Scientific peer review is regularly criticized as being ineffective and ‘broken’, although it continues to be widely used in academic publishing. While peer review certainly has its drawbacks, we regard this process as an essential valuable mechanism to improve the quality and accuracy of the scientific record, and it helps us editors to decide about the publication of a paper. Reviewer reports provide fascinating insights into the merits and limitations of our papers and often foster revisions that make a substantial difference to the robustness and impact of the papers that we publish. A study that challenges established knowledge can lead to long, deep discussions between authors, editors and reviewers that so far, at our journal, remain confidential.

By enabling the publication of these peer review documents, we take a step towards opening up our editorial decision-making process.

As a journal, we are committed to openness and transparency, and to make our peer review process more transparent, as a trial, we will be publishing all reviewer comments to authors and author rebuttal letters for published papers submitted from January 2016, unless the authors ask us not to. Upon acceptance of a paper, authors will be asked whether they agree to the publication of the peer review file along with the accepted version of the manuscript. We will evaluate the success of the trial by monitoring parameters such as author opt-out rates, and are planning to provide a report within a year.

These files will only contain the peer review history at Nature Communications. If a manuscript is submitted to us after review at another Nature journal, those referee reports and author rebuttal letters will remain confidential, as those reports were submitted without prior consent to be published. Similarly, peer review identities will only be released if a reviewer explicitly agrees to this, for example by signing the comments made to the authors with their name. Apart from such circumstances, we will continue to honour reviewer anonymity. Further details can be found in a separate FAQ document at http://www.nature.com/ncomms/authors/ncomms-transparent-peer-review.pdf.

As a multidisciplinary journal, transparent peer review might be new to some of our authors, but we are not the first journal to implement this process. Similar schemes have already been successfully implemented in various scientific disciplines by the European Geosciences Union, at BioMed Central, for EMBO journals, and elsewhere.

By enabling the publication of these peer review documents, we take a step towards opening up our editorial decision-making process. We hope that this will contribute to the scientific appreciation of the papers that we publish, in the same way as these results are already discussed at scientific conferences. We also hope that publication of the reviewer reports provides more credit to the work of our reviewers, as their assessment of a paper will now reach a much larger audience.

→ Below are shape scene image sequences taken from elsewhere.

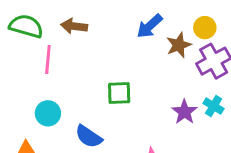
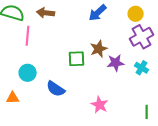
brown star: (179, 45) -> (99, 49), moved
purple star: (184, 112) -> (116, 63), moved, turned 30

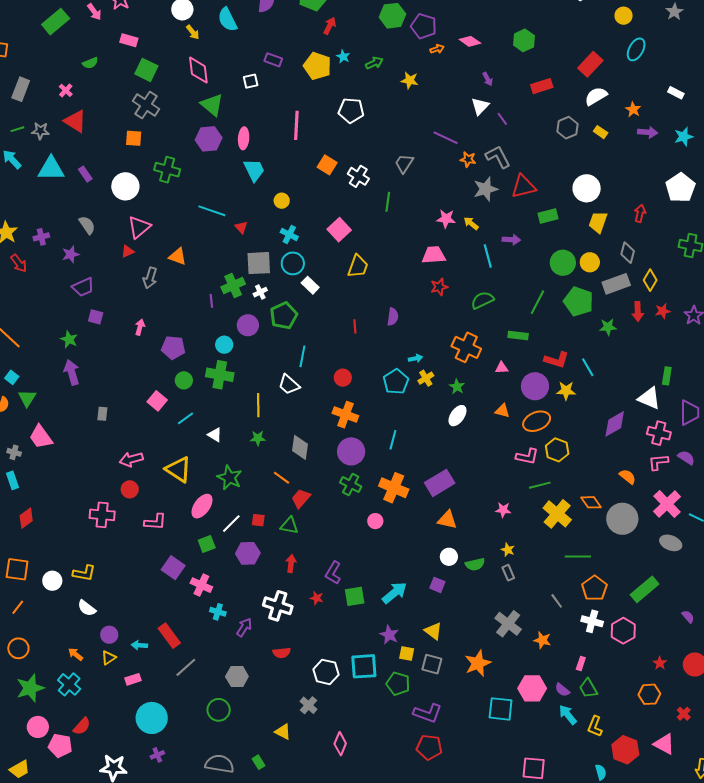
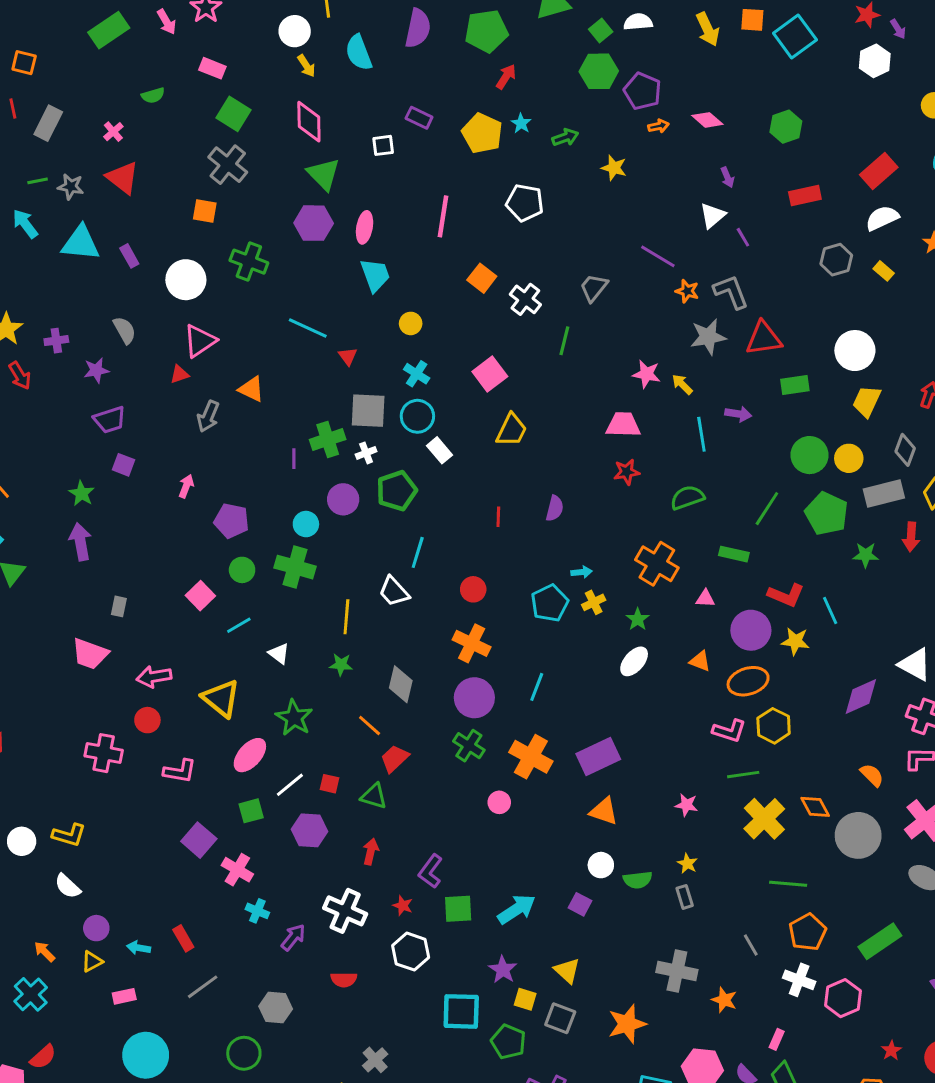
pink trapezoid: (41, 437) -> (90, 654), moved, turned -40
gray cross: (508, 624) -> (677, 971), turned -32
red rectangle: (169, 636) -> (183, 938), size x0.7
white hexagon: (326, 672) -> (411, 952), moved

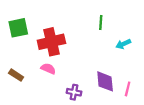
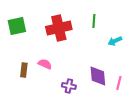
red cross: (51, 42) -> (59, 28), moved
brown rectangle: (16, 75) -> (24, 70), moved, turned 64

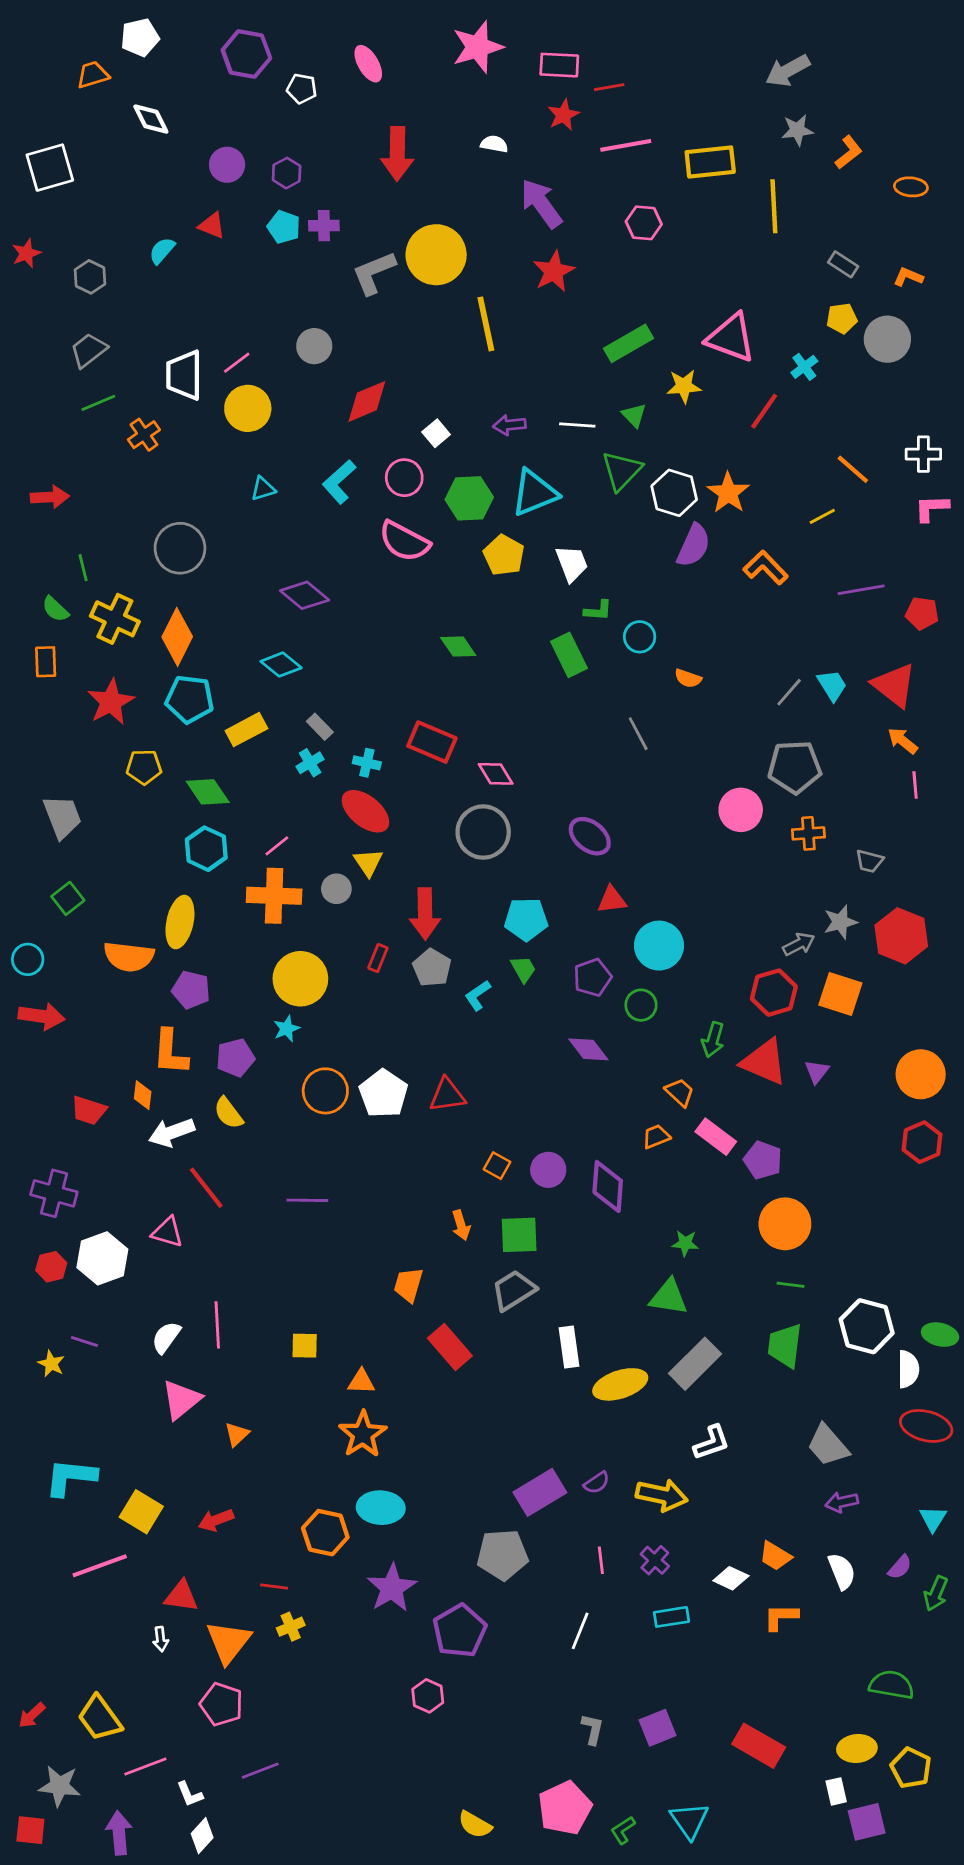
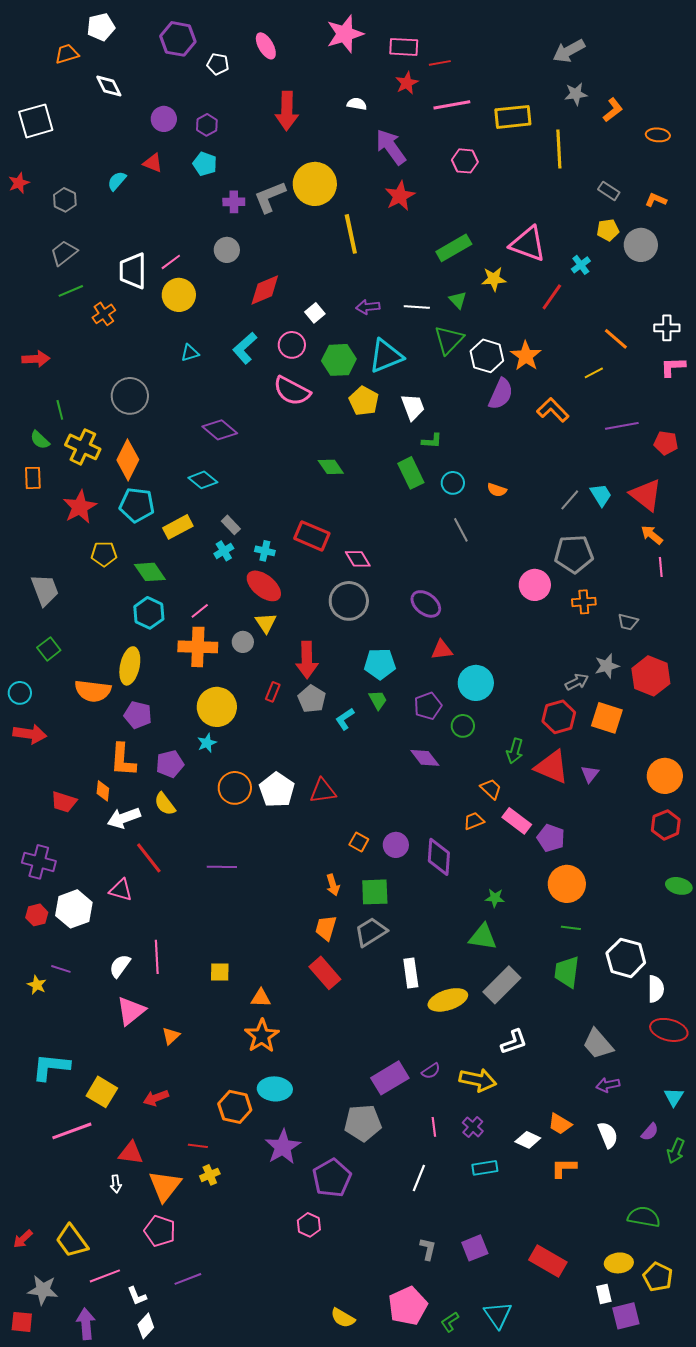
purple cross: (324, 226) -> (234, 202), moved
cyan circle: (640, 637) -> (453, 483), moved
orange trapezoid: (408, 1285) -> (326, 928), moved
green ellipse: (940, 1335) -> (679, 886), moved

It is important to note that published peer review files will focus on the comments of the reviewers and the authors’ responses to them. Correspondence between authors and editors, reviewer comments only to the editors, as well as the internal discussions between editors will remain confidential. In doing so, we aim to strike a balance between ensuring that the information that led to the decision to publish the paper is freely available, and at the same time enabling reviewers, authors and editors to communicate frankly and privately where necessary. In cases where not all of the circumstances that lead to an editorial decision on a manuscript are fully captured in peer review files, editorial comments may be added to the peer review document. The ultimate decision whether to publish a paper lies with the editors, and is always taken after careful consideration of all arguments raised.

This move towards more transparency will coincide with the completion of our transformation to full open access. From January all new papers will be published with a Creative Commons open access licence, and all subscription-based content from our archive will be made free to read and is available for non-commerical text and data mining. We hope that our readers and authors will enjoy the free access to our papers and the forthcoming peer review files, and that this will support and enhance the understanding and accessibility of our published papers.